Subject to any excessive infringement of the employee’s right to respect for their personal and family life or their right to rest, deciding on a new distribution of working time across the day falls within the employer’s management powers.
In this case, a medico-psychological care assistant employed by a non-profit association had become a family carer for her disabled son. When the association moved to annualise working time, she asked to keep her existing daytime hours in order to be at home for her son in the morning and the evening. The association replied that it could not adapt her hours without disproportionate cost, and offered her part-time work instead. She applied to the labour court in summary proceedings (référé) for an order, on pain of a penalty, that her hours be maintained, arguing that the change amounted to a manifestly unlawful disturbance (trouble manifestement illicite) of her working arrangements.

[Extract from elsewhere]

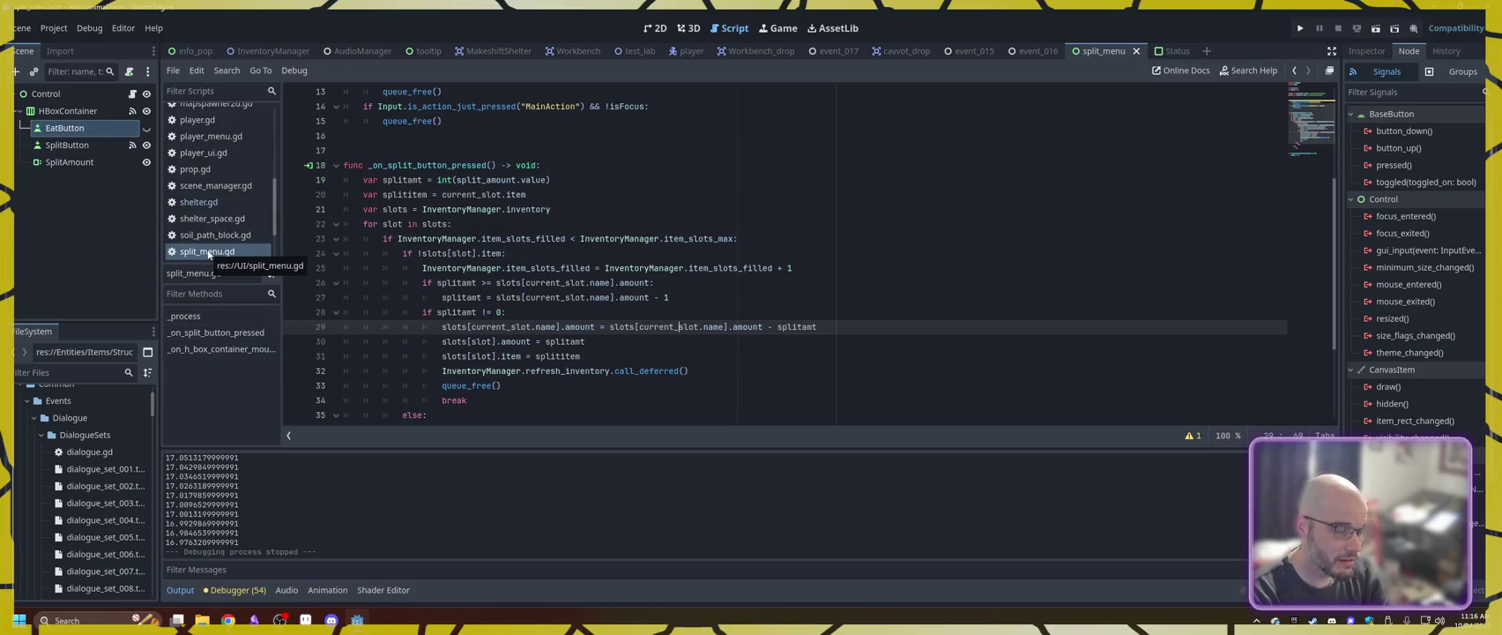
{"action": "scroll", "coordinate": [243, 181], "scroll_direction": "up", "scroll_amount": 3}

The Court of Appeal refused the order, and the Court of Cassation dismissed her appeal. First, the employer had proposed part-time work without imposing it. Second, the lower court had found, in its sovereign assessment of the evidence, that the hours she sought would impose disproportionate burdens on the employer, since the resulting cost would worsen the association’s already heavily strained finances ; it could therefore rule out any manifestly unlawful disturbance.
The decision confirms that an employee’s personal circumstances, however compelling, do not entitle them to impose accommodations that place a disproportionate burden on the employer, at least where, as here, the employer has not imposed a change but offered an alternative.